No one would ever have been any the wiser had it not been by the most extraordinary coincidence that we found out who the victim was. It was more than a year later when Father’s Aunt Flavia arrived on a Christmas visit home from Canada. She was a tall, very upright old lady of, I suppose, about eighty, with brilliant blue eyes in her tanned face and a strong Canadian accent. It was tacitly understood by the family that no one would mention the horrible happenings of the summer before last but one night about three days after she had arrived when we were all sitting round the fire after supper, the incident was mentioned after all.

‘Well my dears,’ said Aunt Flavia, looking round with bright inquisitive eyes, ‘have any of you ever seen the ghosts of Camber?’

She seemed disappointed that no one had, although we were all to varying degrees excited at the idea. I had often wondered if there might be a ghost or two at Camber but no one seemed to know. The house had belonged to our family for four hundred years although my father himself had been brought up in Canada and had only inherited it during the war when his uncle John and John’s only two sons had all been killed, and although he loved it and felt it to be in his ‘blood and bones’ as he put it, he knew comparatively little about its history.

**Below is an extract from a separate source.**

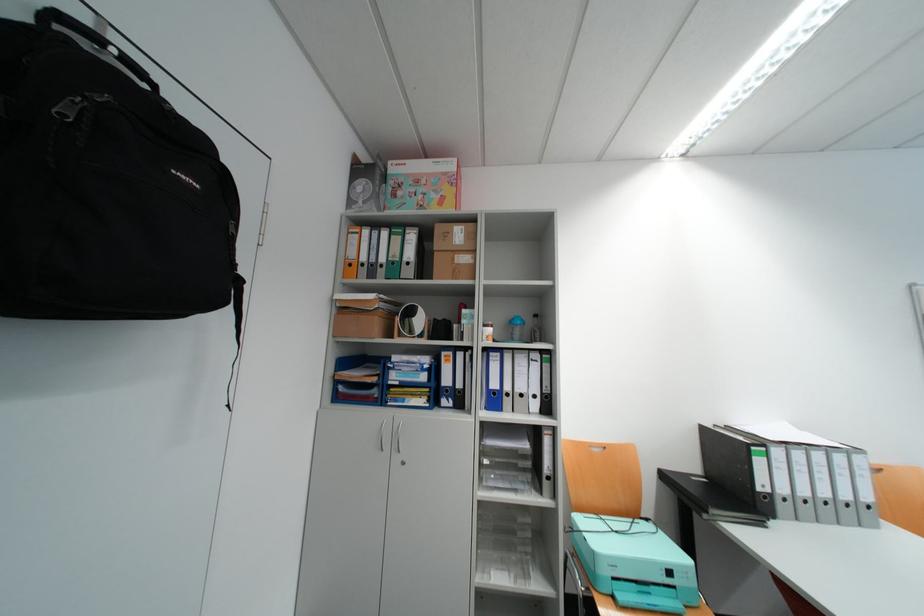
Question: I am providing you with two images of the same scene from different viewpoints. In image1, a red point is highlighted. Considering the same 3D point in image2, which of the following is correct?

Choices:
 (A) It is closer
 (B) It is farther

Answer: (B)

‘There are two ghosts actually,’ said his aunt, seeing that she had our attention. ‘A lady who walks in the rose garden on summer nights and a little boy who runs about the upstairs corridors sometimes.’ She looked round hopefully but none of us could claim to have seen either of them.

‘How on earth do you know all this, Aunt Flavia?’ my mother asked suspiciously. Aunt Flavia laughed.

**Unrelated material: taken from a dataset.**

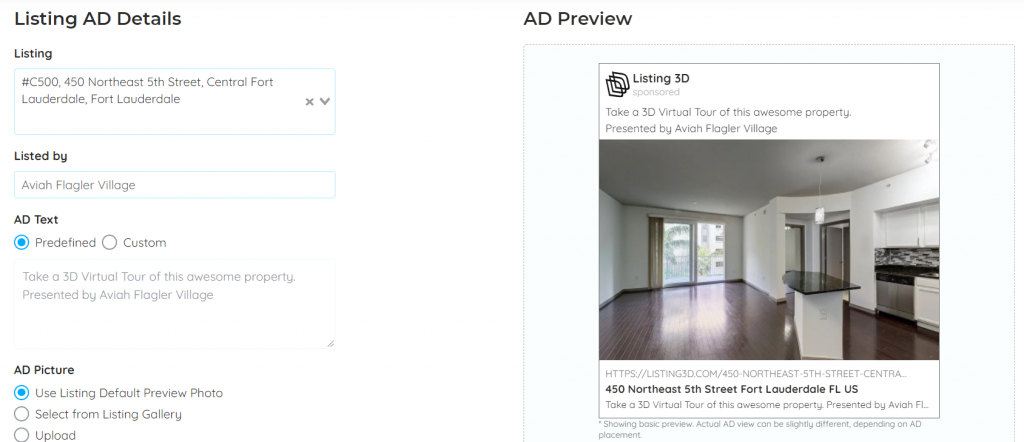
At what (x,y) coordinates should I click in order to perform the action: click on cabinets. Please return your answer as a coordinate pair (x, y). Looking at the image, I should click on (900, 226), (923, 229), (931, 300).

‘Very old books, my dear. My father left me lots of books which mention Camber. I don’t know why he ever brought them out to Canada because they rightfully belong here. You shall have them all back when I die.’

‘There must be a lot of history attached to this house,’ Duncan commented lazily. He was sitting on the window seat, one leg up on the cushion in front of him. ‘Cathie’s book will be out soon; there’s a whole chapter on Camber in that. I know Charles II came here once. Did anything else exciting ever happen here, Aunt, I’ve often wondered?’

She frowned. ‘There was one time. At the time of the Monmouth Rebellion, against James II – do you remember? Judge Jeffreys and his ilk. There was a terrible fight here a bit later; young Marcus Nicholls, the son of the house, had fought for Monmouth at Sedgemoor and they captured him here in his own home. He was given a summary trial by some of the King’s officers in the dining room here at Camber according to my book and they sentenced him to be hanged.’ She paused, frowning for a moment. ‘I believe he is supposed to have stood up and shouted defiantly at his accusers something about giving his right arm to serve King Charles’s son and one of them said that in that case he would give Marcus the chance to give both.’ There was a long pause. Then she went on. ‘They cut off both his hands before they hanged him – somewhere in the outbuildings to the Court, I gather. According to the story he cursed King James and all his followers and said that if any of them or their descendants ever set foot in Camber again he would haunt them. They say he died very bravely, poor young man.’